E' «difficile immaginare un esecutivo ancora più dannoso e scomposto di quello che ci ha governati in questa legislatura», ma per Luca Ricolfi è anche «improbabile che un nuovo governo affronti i problemi che più stanno a cuore alla gente comune». E non solo perché «i nostri politici si sono autoconvinti che se non riescono a decidere non è colpa loro, ma delle istituzioni».

Anche perché quel "partito del rigore" che potrebbe subentrare, scalzando Rifondazione e i sindacati per tentare di realizzare «quel che Prodi e Padoa-Schioppa hanno sempre promesso nei loro Dpef, senza però mai mantenere l'impegno a causa dell'opposizione della sinistra estrema», punterebbe a «risanare i conti tenendo alta la pressione fiscale e tagliando la spesa corrente». Sarebbe ragionevole, si chiede Ricolfi, una simile politica, a prescindere dalle sue possibilità di successo?

No, perché non terrebbe conto di due questioni fondamentali: il drammatico calo del potere di acquisto e lo stato sociale «sprecone» e «incompleto». Non basta, insomma, «liberarci dal partito della spesa», se poi finiamo nelle mani di quello «dei banchieri». Ricolfi indica «tre impegni fondamentali»: una «vera riduzione delle imposte»; finanziare lo stato sociale eliminando gli sprechi: se «il ministro X vuole spendere 100 per un nuovo servizio, il governo gli concede 30 ma solo dopo che il ministro ha già raccolto 70 eliminando sprechi in un servizio preesistente (secondo valutazioni prudenti, gli sprechi eliminabili senza ridurre i servizi erogati superano ampiamente i 50 miliardi di euro all'anno)»; un «piano oculato di dismissioni e privatizzazioni».

Monday, December 17, 2007

Le tre paure e la rassegnazione

Anche Luca Ricolfi ritiene abbastanza "verista" il quadro dipinto dal New York Times della nostra infelicità, del malessere e della sfiducia nelle istituzioni.

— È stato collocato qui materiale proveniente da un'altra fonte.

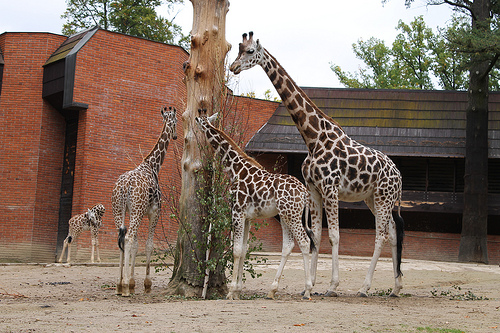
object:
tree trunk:
[165, 1, 235, 296]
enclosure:
[0, 32, 494, 329]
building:
[0, 25, 283, 266]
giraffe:
[110, 105, 178, 298]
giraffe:
[227, 32, 405, 297]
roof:
[243, 83, 500, 158]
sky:
[0, 0, 498, 101]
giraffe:
[55, 201, 108, 265]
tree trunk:
[443, 1, 497, 264]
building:
[243, 87, 500, 234]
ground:
[2, 247, 494, 332]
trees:
[330, 16, 436, 91]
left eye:
[243, 46, 256, 56]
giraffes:
[189, 109, 320, 298]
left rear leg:
[351, 190, 391, 297]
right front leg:
[299, 191, 326, 294]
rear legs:
[65, 229, 81, 265]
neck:
[93, 202, 110, 219]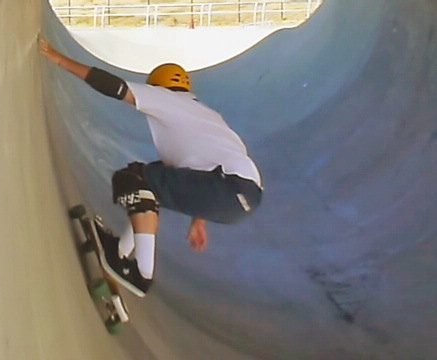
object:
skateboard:
[67, 203, 129, 331]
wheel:
[68, 202, 86, 223]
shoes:
[89, 214, 155, 303]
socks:
[115, 220, 156, 282]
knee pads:
[110, 160, 160, 217]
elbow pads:
[83, 66, 129, 102]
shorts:
[144, 160, 264, 223]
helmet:
[146, 62, 192, 93]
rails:
[54, 2, 312, 27]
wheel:
[88, 279, 109, 299]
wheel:
[103, 315, 128, 336]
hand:
[32, 30, 60, 63]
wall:
[0, 1, 116, 359]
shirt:
[127, 82, 263, 191]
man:
[36, 36, 261, 299]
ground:
[63, 23, 304, 74]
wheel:
[80, 238, 97, 257]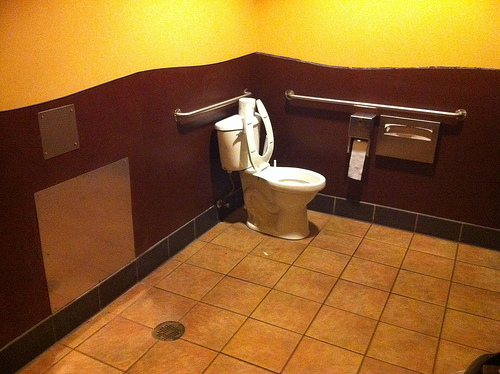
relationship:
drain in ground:
[133, 309, 194, 362] [106, 258, 295, 373]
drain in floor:
[133, 309, 194, 362] [155, 254, 330, 351]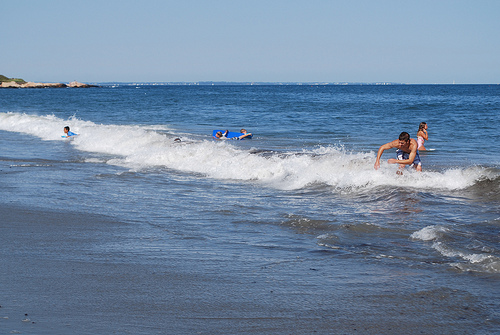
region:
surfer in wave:
[53, 124, 88, 148]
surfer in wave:
[376, 130, 426, 182]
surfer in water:
[205, 123, 235, 147]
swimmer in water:
[416, 122, 437, 149]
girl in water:
[413, 122, 431, 156]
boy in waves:
[377, 133, 419, 175]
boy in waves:
[56, 125, 76, 140]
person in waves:
[213, 125, 231, 148]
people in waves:
[371, 119, 441, 179]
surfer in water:
[418, 118, 445, 155]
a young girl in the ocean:
[416, 114, 432, 154]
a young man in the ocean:
[378, 126, 424, 179]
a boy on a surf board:
[41, 116, 84, 150]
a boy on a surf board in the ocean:
[204, 119, 262, 158]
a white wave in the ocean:
[114, 135, 477, 197]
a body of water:
[46, 73, 468, 113]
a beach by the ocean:
[1, 217, 464, 315]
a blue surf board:
[214, 128, 253, 139]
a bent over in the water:
[372, 138, 424, 186]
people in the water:
[26, 110, 450, 208]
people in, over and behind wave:
[12, 17, 488, 322]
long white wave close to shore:
[2, 101, 494, 287]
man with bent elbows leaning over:
[367, 127, 418, 177]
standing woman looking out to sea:
[415, 115, 440, 155]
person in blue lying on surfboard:
[57, 120, 77, 140]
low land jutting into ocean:
[0, 70, 95, 90]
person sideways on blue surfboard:
[210, 125, 255, 140]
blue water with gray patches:
[2, 90, 492, 330]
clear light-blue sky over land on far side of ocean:
[0, 5, 495, 85]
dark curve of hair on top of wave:
[170, 135, 185, 150]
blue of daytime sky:
[1, 0, 497, 80]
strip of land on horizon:
[99, 80, 405, 86]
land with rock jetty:
[3, 75, 96, 88]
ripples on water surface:
[3, 85, 497, 119]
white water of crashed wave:
[1, 111, 496, 191]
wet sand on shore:
[2, 207, 497, 332]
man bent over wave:
[374, 131, 423, 176]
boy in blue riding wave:
[59, 125, 76, 138]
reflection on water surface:
[348, 187, 475, 222]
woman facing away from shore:
[415, 120, 430, 151]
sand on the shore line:
[25, 269, 124, 307]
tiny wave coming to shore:
[407, 227, 468, 262]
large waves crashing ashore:
[114, 115, 367, 193]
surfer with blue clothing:
[51, 126, 89, 135]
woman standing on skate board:
[415, 113, 437, 151]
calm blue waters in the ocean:
[253, 86, 362, 116]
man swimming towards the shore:
[209, 124, 262, 148]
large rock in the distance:
[5, 69, 99, 94]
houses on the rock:
[68, 70, 114, 103]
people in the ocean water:
[62, 109, 454, 201]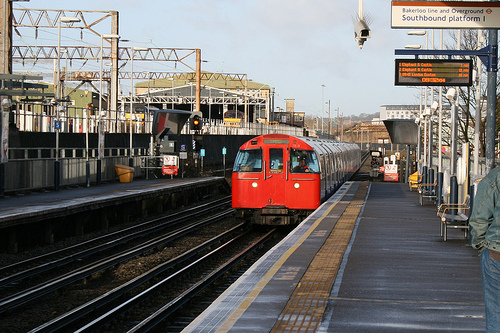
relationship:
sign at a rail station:
[393, 57, 473, 89] [236, 154, 498, 330]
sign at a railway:
[396, 59, 468, 83] [2, 171, 344, 331]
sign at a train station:
[385, 2, 497, 27] [7, 1, 497, 331]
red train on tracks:
[230, 133, 364, 227] [22, 223, 272, 331]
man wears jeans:
[468, 137, 500, 332] [471, 244, 499, 331]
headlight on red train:
[292, 180, 300, 188] [230, 133, 364, 227]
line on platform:
[211, 179, 354, 331] [178, 149, 499, 331]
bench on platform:
[432, 190, 477, 241] [193, 173, 482, 331]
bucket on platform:
[110, 158, 145, 187] [4, 160, 236, 241]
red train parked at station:
[230, 133, 364, 227] [26, 109, 471, 331]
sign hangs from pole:
[391, 0, 500, 30] [482, 27, 499, 178]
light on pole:
[189, 110, 203, 130] [183, 121, 200, 181]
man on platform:
[468, 137, 499, 332] [180, 172, 497, 329]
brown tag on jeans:
[488, 250, 498, 258] [477, 245, 499, 327]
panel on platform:
[384, 115, 431, 142] [230, 188, 477, 328]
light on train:
[245, 168, 304, 192] [199, 111, 384, 222]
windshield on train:
[236, 147, 318, 176] [229, 125, 392, 201]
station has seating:
[0, 0, 497, 330] [435, 180, 472, 243]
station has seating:
[0, 0, 497, 330] [418, 171, 442, 207]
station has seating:
[0, 0, 500, 333] [413, 165, 443, 208]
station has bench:
[0, 0, 500, 333] [436, 193, 471, 241]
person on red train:
[292, 150, 313, 173] [230, 133, 364, 227]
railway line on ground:
[2, 176, 301, 331] [167, 173, 498, 330]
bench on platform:
[436, 193, 471, 241] [179, 165, 474, 328]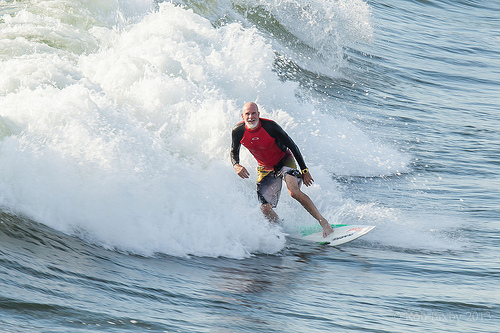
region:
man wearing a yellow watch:
[293, 162, 331, 180]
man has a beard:
[224, 93, 275, 138]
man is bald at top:
[223, 91, 281, 113]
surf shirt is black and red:
[229, 119, 303, 154]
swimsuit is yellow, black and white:
[223, 157, 333, 200]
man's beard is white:
[237, 114, 274, 138]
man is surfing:
[201, 101, 371, 269]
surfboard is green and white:
[286, 215, 397, 254]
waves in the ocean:
[105, 1, 452, 298]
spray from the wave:
[308, 5, 460, 227]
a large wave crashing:
[36, 4, 420, 281]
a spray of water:
[313, 81, 440, 210]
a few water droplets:
[365, 129, 445, 219]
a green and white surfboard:
[285, 207, 381, 254]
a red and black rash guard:
[221, 115, 316, 186]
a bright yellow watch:
[296, 167, 313, 177]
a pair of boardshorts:
[246, 149, 313, 214]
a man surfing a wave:
[176, 79, 378, 264]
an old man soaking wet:
[210, 86, 339, 245]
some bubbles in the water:
[79, 297, 144, 331]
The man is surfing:
[208, 94, 374, 270]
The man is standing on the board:
[221, 96, 356, 251]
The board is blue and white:
[276, 201, 383, 265]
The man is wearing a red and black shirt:
[221, 91, 319, 214]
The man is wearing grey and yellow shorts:
[243, 153, 329, 223]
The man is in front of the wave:
[193, 96, 374, 260]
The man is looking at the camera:
[223, 92, 328, 222]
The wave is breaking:
[26, 8, 432, 291]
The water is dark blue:
[368, 76, 475, 238]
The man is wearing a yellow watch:
[293, 156, 326, 199]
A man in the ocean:
[145, 55, 435, 300]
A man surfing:
[190, 65, 395, 280]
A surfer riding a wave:
[185, 60, 400, 295]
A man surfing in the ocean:
[130, 50, 435, 295]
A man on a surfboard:
[210, 65, 390, 275]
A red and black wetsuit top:
[220, 120, 315, 176]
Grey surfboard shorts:
[240, 155, 305, 210]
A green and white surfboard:
[280, 210, 380, 255]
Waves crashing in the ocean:
[20, 15, 490, 315]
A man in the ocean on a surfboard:
[2, 0, 494, 330]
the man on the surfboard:
[208, 90, 375, 257]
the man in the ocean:
[210, 98, 407, 279]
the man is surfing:
[218, 74, 374, 258]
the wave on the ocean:
[7, 0, 363, 265]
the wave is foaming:
[15, 5, 367, 277]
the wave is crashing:
[5, 1, 416, 263]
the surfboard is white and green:
[255, 211, 387, 254]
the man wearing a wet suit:
[211, 97, 363, 252]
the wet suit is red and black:
[228, 110, 318, 207]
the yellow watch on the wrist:
[298, 163, 316, 177]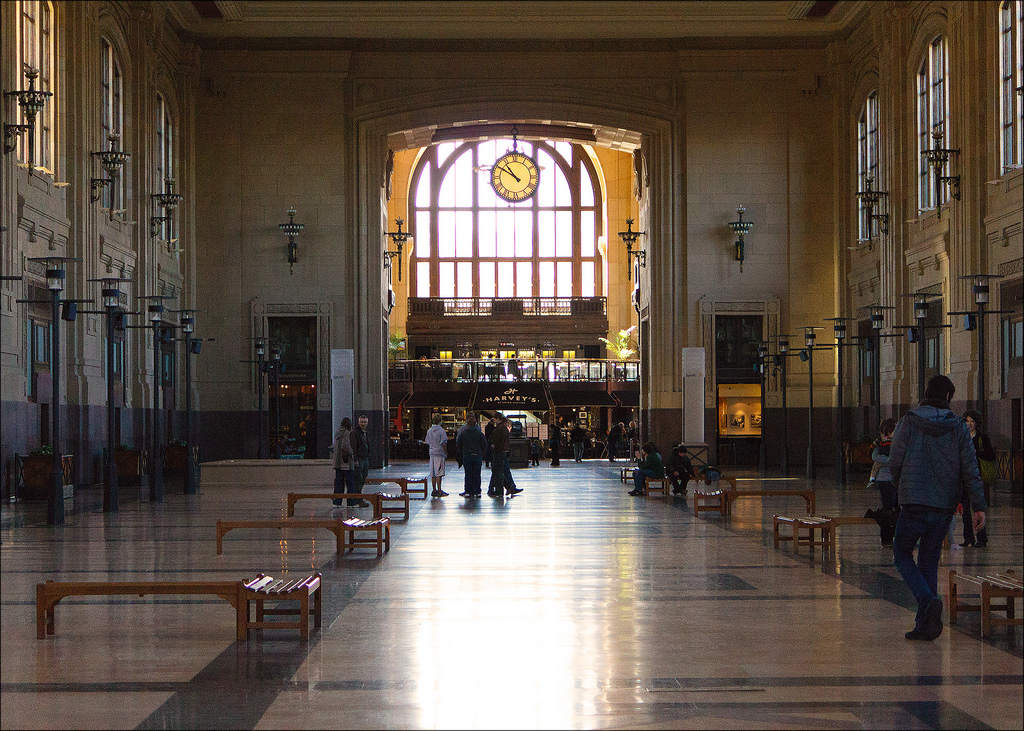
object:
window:
[479, 261, 533, 306]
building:
[0, 2, 1021, 731]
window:
[536, 141, 572, 208]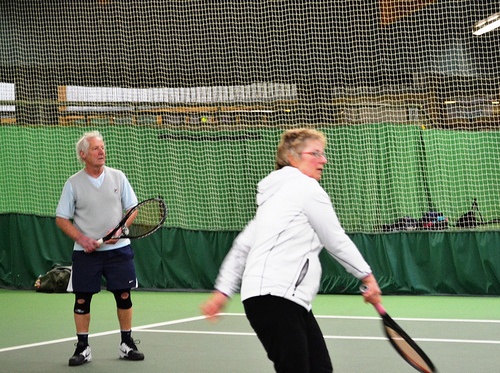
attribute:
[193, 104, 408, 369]
woman — playing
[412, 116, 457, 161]
wall — black 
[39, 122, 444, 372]
people — elderly, playing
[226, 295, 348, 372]
pants — black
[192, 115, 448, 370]
woman — playing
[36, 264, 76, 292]
dufflebag — duffle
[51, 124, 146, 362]
man — gray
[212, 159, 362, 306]
jacket — white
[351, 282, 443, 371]
racket — black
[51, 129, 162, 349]
man — black 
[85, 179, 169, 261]
racket — tennis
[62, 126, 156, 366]
man — playing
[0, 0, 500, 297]
green net — green 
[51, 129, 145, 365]
male — playing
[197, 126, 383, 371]
female — playing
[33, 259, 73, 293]
bag — duffle, green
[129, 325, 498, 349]
white line — long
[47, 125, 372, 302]
two people — old, playing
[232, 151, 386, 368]
woman — black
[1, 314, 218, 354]
line — white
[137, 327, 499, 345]
line — white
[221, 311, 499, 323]
line — white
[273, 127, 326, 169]
hair — gray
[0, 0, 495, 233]
net — white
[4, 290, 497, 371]
tennis court — green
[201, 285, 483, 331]
line — white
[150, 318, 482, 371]
line — white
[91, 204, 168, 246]
racket — black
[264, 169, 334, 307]
hoodie — white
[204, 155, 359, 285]
jacket — white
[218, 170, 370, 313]
jacket — white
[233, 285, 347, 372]
pants — black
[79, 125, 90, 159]
hair — gray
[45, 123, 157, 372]
man — blue 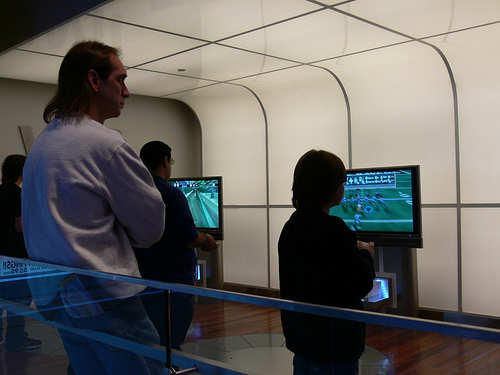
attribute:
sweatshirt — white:
[19, 114, 171, 316]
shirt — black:
[279, 211, 371, 351]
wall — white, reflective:
[2, 6, 499, 323]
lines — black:
[452, 85, 464, 320]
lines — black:
[262, 115, 272, 287]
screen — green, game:
[181, 175, 223, 232]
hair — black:
[294, 149, 347, 214]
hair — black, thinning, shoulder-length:
[36, 38, 124, 127]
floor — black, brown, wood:
[2, 299, 497, 372]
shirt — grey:
[22, 115, 165, 303]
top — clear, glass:
[62, 269, 364, 374]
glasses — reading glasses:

Basta guardare agli ultimi giorni: scioperi selvaggi e agitazioni attuati o minacciati; le disastrose Finanziarie del 2007 e del 2008, che hanno frenato la crescita e peggiorato i conti pubblici; i due schiaffoni al ministro Padoa-Schioppa, punito per le sue "epurazioni" (caso Petroni e caso Speciale). Tutto questo sotto lo sguardo assente e trasognato della "casta" politica.

A fronte di tutto questo e molto altro, «non c'è speranza né rabbia, non c'è voglia di cambiare né impegno. Solo una grande rassegnazione, e un cocktail pericoloso di scetticismo e di paura», osserva Ricolfi. Innanzitutto, «generica paura del futuro», per l'incertezza normativa e politica, per l'evidenza che «da anni non siamo governati». Paura «per la situazione economica delle famiglie»: finalmente qualcuno si accorge che «la realtà, molto probabilmente, è che le statistiche non sono state in grado di registrare lo "scalino" dell'euro (fra il 2002 e il 2003), e ora sottovalutano le difficoltà delle famiglie a far quadrare i bilanci... appesantiti dall'aumento del costo del denaro e dalla stangata fiscale della prima finanziaria del governo Prodi». Infine, «la paura della criminalità e dell'immigrazione».

«Ci vorranno anni - conclude Ricolfi - per liberarci da questa classe dirigente, anni per tornare a recuperare il potere di acquisto perduto, anni per tornare a vivere in città più sicure. Molti italiani ormai l'hanno capito, altri se ne stanno rendendo conto dopo le illusioni e le ubriacature dell'ultimo decennio. Forse è anche questo che ci rende un po' tristi, come ci dipinge il New York Times».